Telling my special snowflake he's not so special

Anonymous
Anonymous wrote:
Anonymous wrote:Personally I tell my kids with love that they are not special, all the time.
The college admissions process is a humbling experience. No matter how special the applicant.
Best to realize that now.

College admissions is not a humbling experience, it is a deceptive experience. It is far from how the real world works. It has turned into a very boring gameified process.


Sorry but the real world is also gameified.
Anonymous
Anonymous wrote:
Anonymous wrote:
Anonymous wrote:Personally I tell my kids with love that they are not special, all the time.
The college admissions process is a humbling experience. No matter how special the applicant.
Best to realize that now.

College admissions is not a humbling experience, it is a deceptive experience. It is far from how the real world works. It has turned into a very boring gameified process.


Sorry but the real world is also gameified.

In a generic mid-level corporate environment it is but not for business owners and market leaders.
Anonymous
Anonymous wrote:
Anonymous wrote:
Anonymous wrote:I got into all of them (H, Y, S, and P) and I have no doubt I'd get in today if I were a HS senior. I don't understand why anybody would think otherwise. My grit and drive would have motivated me to do whatever it took to max out my resources and shine. Now, my kid doesn't have that same level of internal motivation and doesn't have the same top GPA and SAT scores. No way would they get in. Thankfully, they know this and I didn't have to tell them. They'll do great at other types of schools and have a fantastic life. It's all good.


I wonder if this poster isn't onto something. There is probably something (stats aside) from Harvard or Stanford admits that are consistent across time. What probably has changed is your ability to guess who those people are from test scores and grades alone.


It’s never been about grades and test scores alone. The best schools are looking for demonstrated initiative, drive, ambition to make a difference. People who go to Harvard don’t start out with the dream of a job at Google or a federal government agency. They have a vision and want to be a leader.


Right. And maybe those kids continue to get in?
Anonymous
If you were an Olympian valedictorian with a 95+% SAT in the 1980s, you were very attractive to the top schools. The fact that today's swimmers have lower times than you did doesn't somehow undo the fact that your times were among the best in the country when you were competing and applying to college. Same for your SAT score. Exactly who is the Olympic swimmer who would get a higher score than you today who didn't take the SAT back then and would knock you off your perch at the top???

If you scored in the top 5% on the SAT as an Olympian today, you'd get in, just like you did 25+ years ago. Same thing for the URM first-gen Valedictorian saxophone prodigy from a low-income background who scored in the 90th percentile on the SAT in the 1980s. That person is getting in today just like she or he did back then. There are certain hooks that when combined with spectacular stats make for the ideal applicant in the eyes of the top schools. That was true back then and it's still true today.
Anonymous
Anonymous wrote:If you were an Olympian valedictorian with a 95+% SAT in the 1980s, you were very attractive to the top schools. The fact that today's swimmers have lower times than you did doesn't somehow undo the fact that your times were among the best in the country when you were competing and applying to college. Same for your SAT score. Exactly who is the Olympic swimmer who would get a higher score than you today who didn't take the SAT back then and would knock you off your perch at the top???

..........

▸ **Requirement 1**:
For each statement about the admissions thread, say yes or no, and quote the words that decide it. (a) One poster says the real world is also gameified. (b) The poster admitted to H, Y, S, and P says their kid has the same top GPA and SAT scores. (c) One poster says people who go to Harvard start out dreaming of a job at Google.
▸ **Requirement 2**:
Answer these questions from the admissions thread.
(a) Instead of a humbling experience, what kind of experience does one poster call college admissions?
(b) For whom does the reply to "Sorry but the real world is also gameified" say the real world is not gameified?
(c) In which decade does the Olympian valedictorian have a 95+% SAT?
Use only the admissions thread to respond.

▸ **Material**:
..........

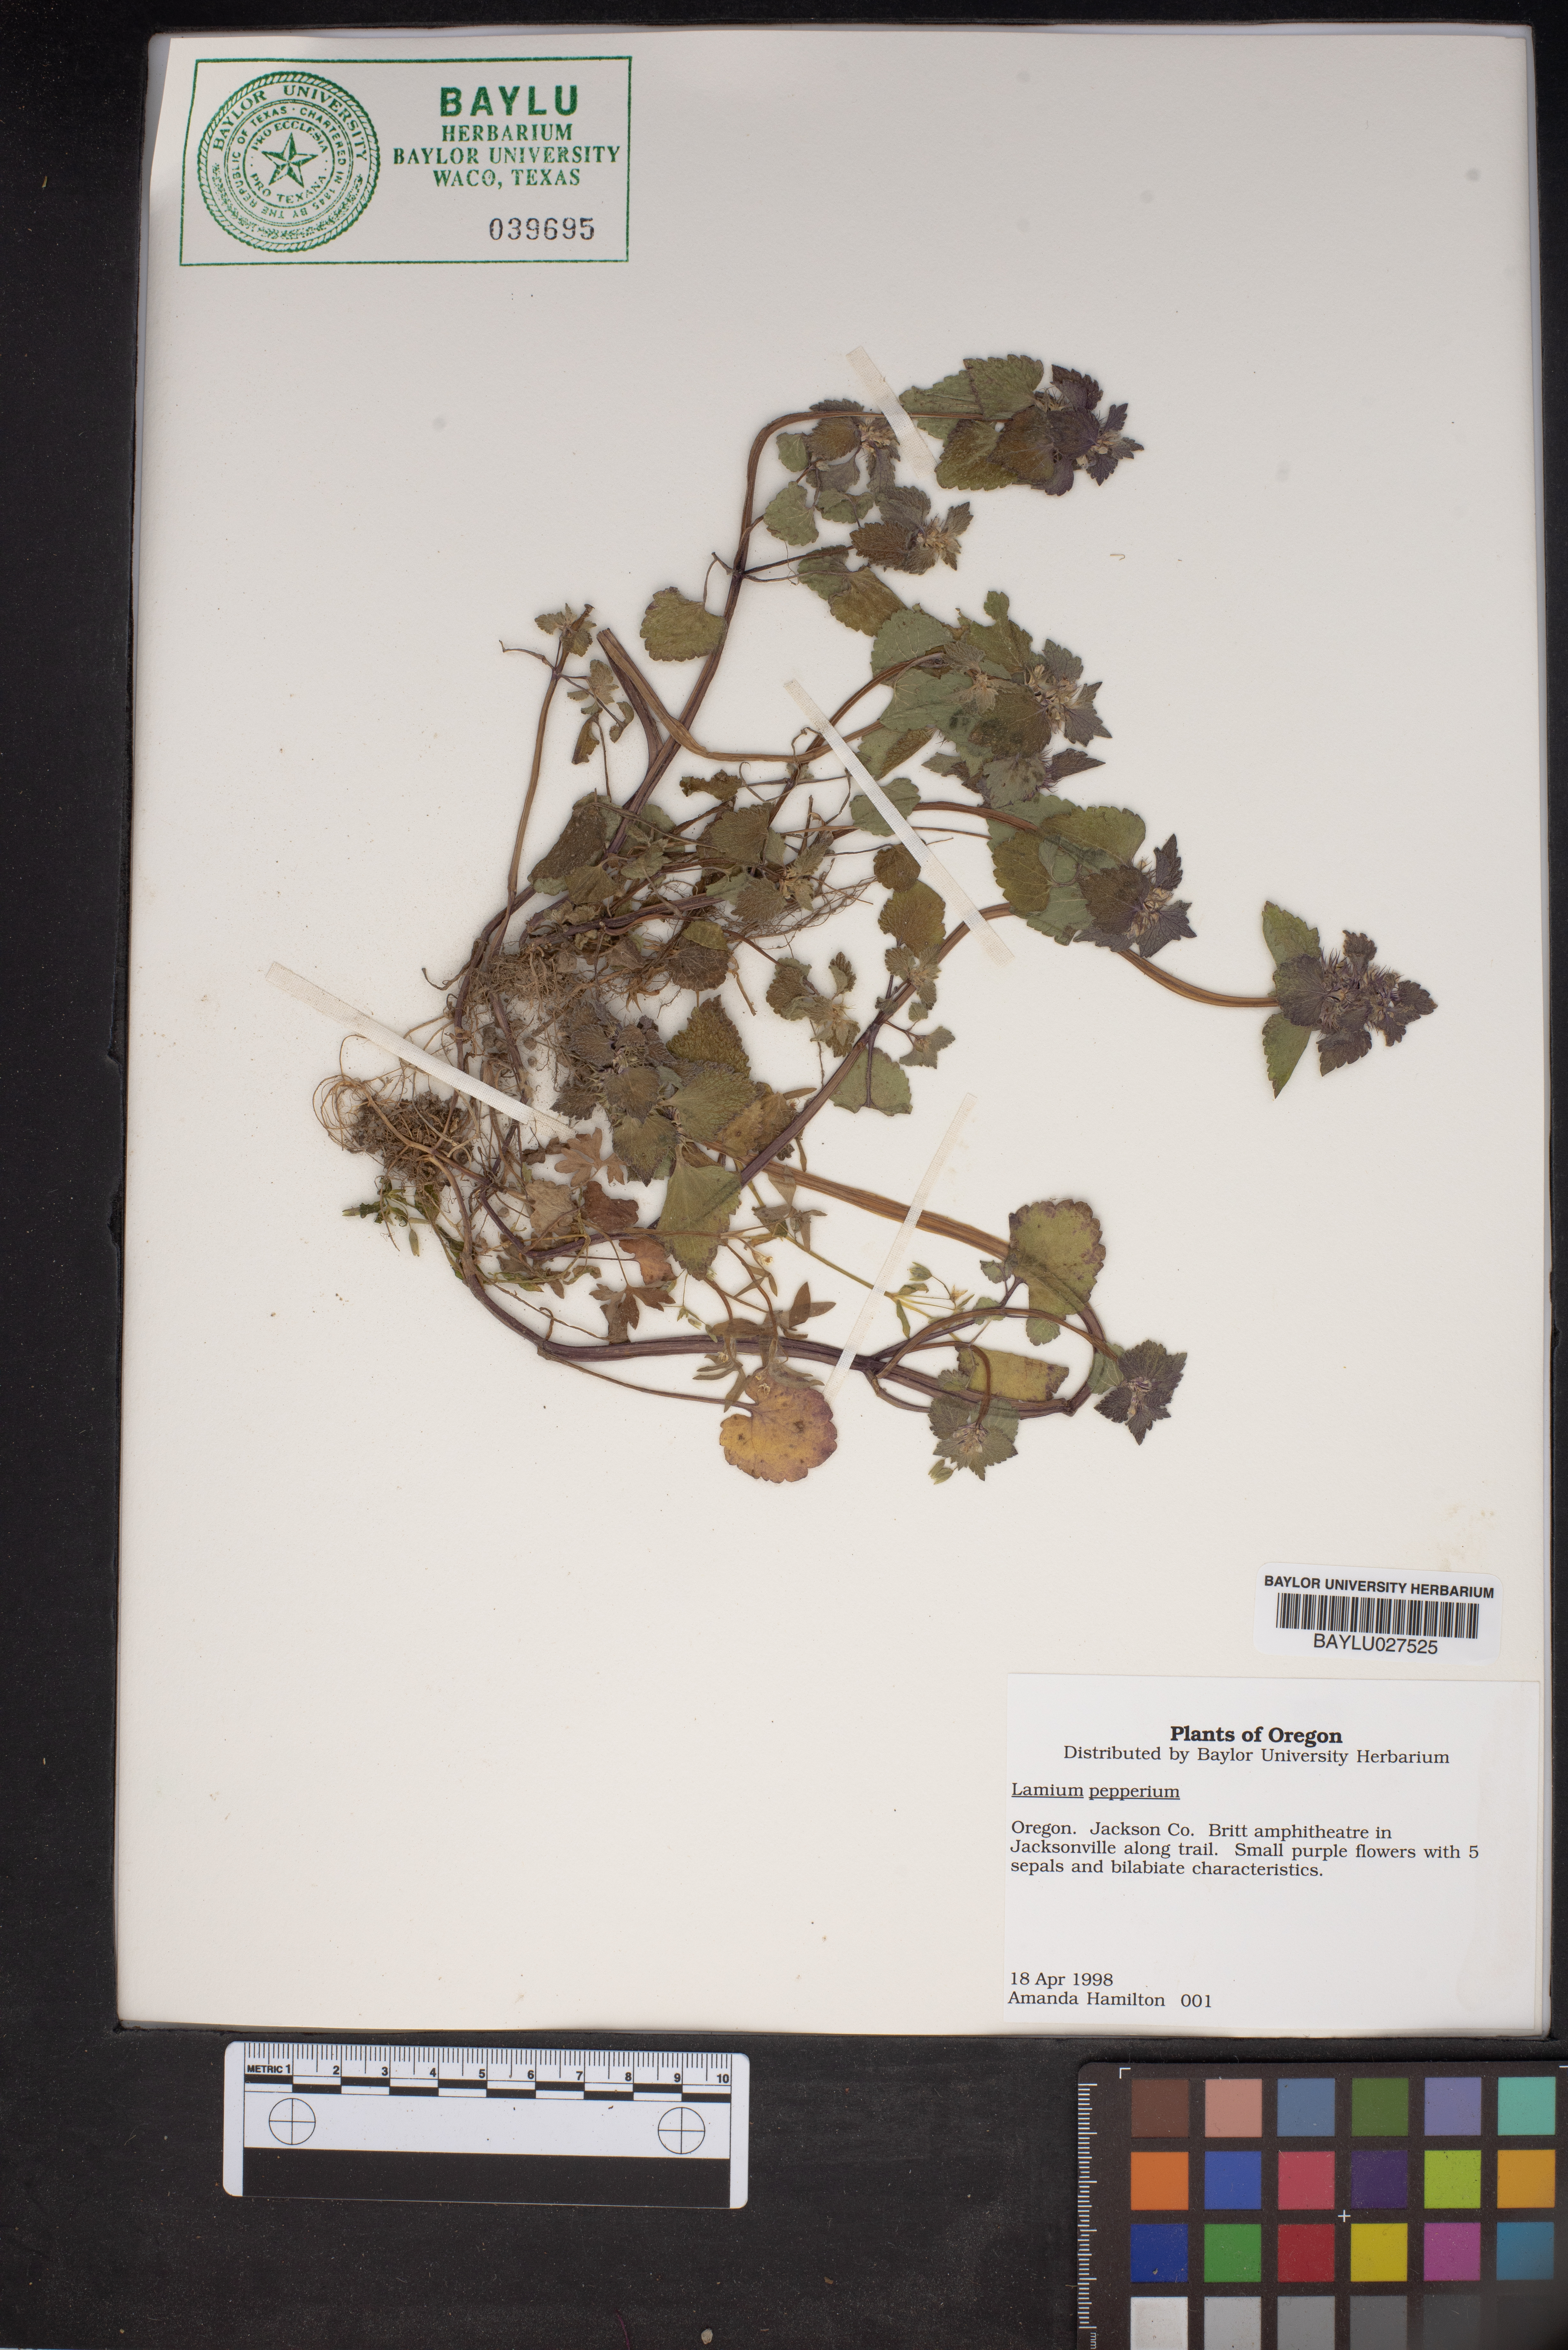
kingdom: Plantae
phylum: Tracheophyta
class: Magnoliopsida
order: Lamiales
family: Lamiaceae
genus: Lamium
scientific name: Lamium
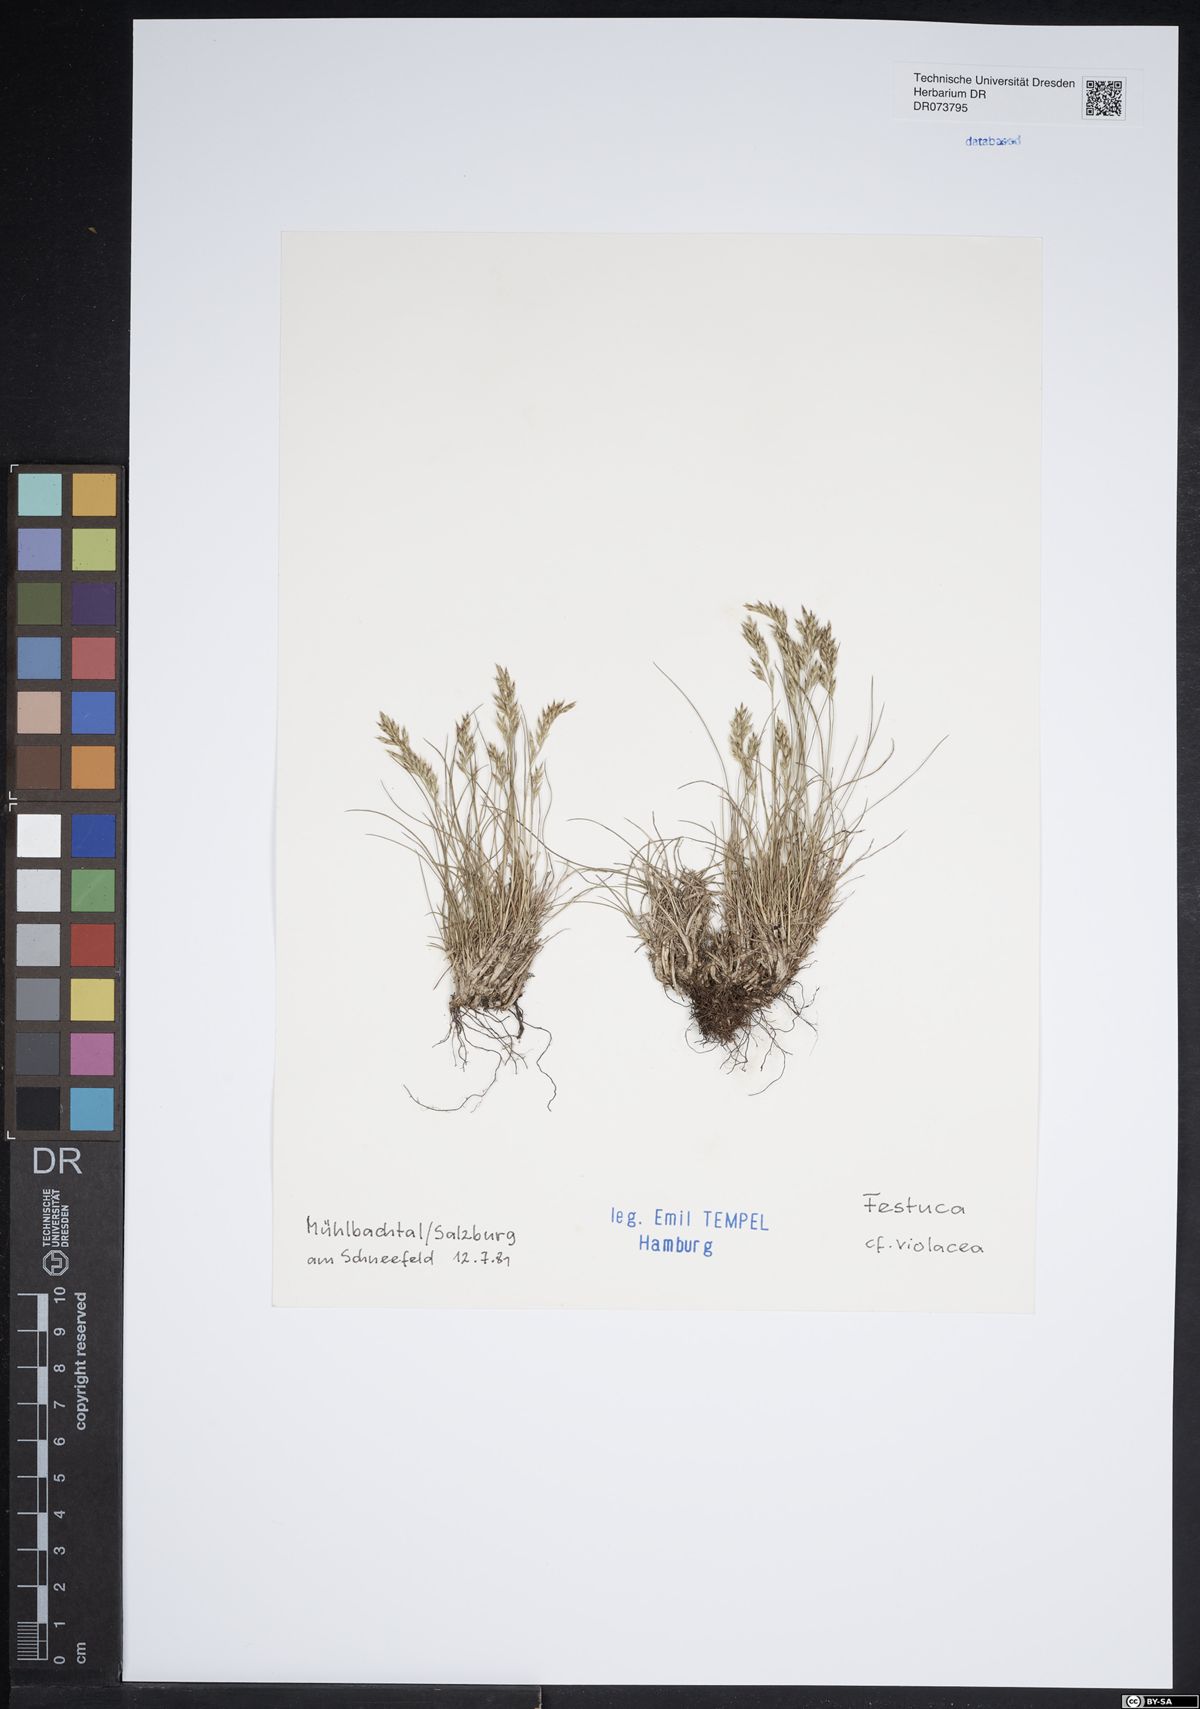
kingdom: Plantae
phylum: Tracheophyta
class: Liliopsida
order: Poales
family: Poaceae
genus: Festuca
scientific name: Festuca violacea
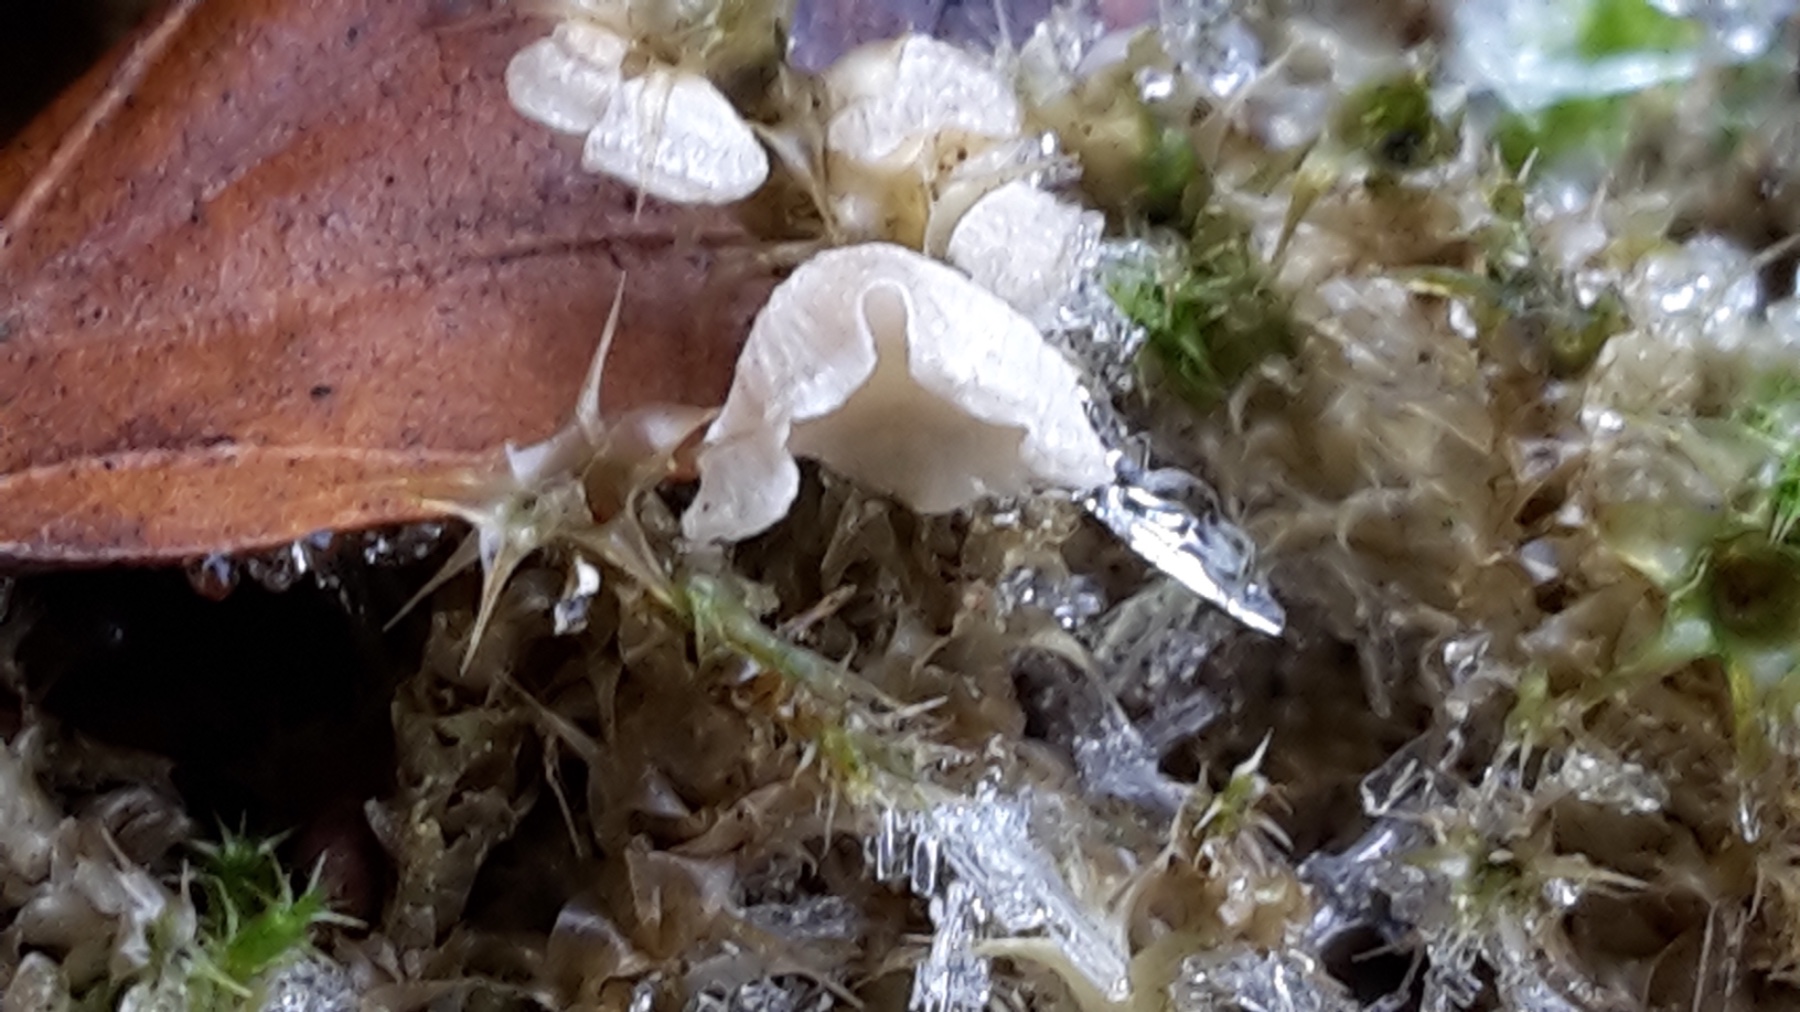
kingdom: Fungi
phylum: Basidiomycota
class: Agaricomycetes
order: Agaricales
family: Hygrophoraceae
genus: Arrhenia
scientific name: Arrhenia retiruga
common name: lille fontænehat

..........

▸ **Exercise output 1**:
(a) Yes: "Sorry but the real world is also gameified."
(b) No: "doesn't have the same top GPA and SAT scores."
(c) No: "People who go to Harvard don’t start out with the dream of a job at Google or a federal government agency."

▸ **Exercise output 2**:
(a) A deceptive experience.
(b) Business owners and market leaders.
(c) The 1980s.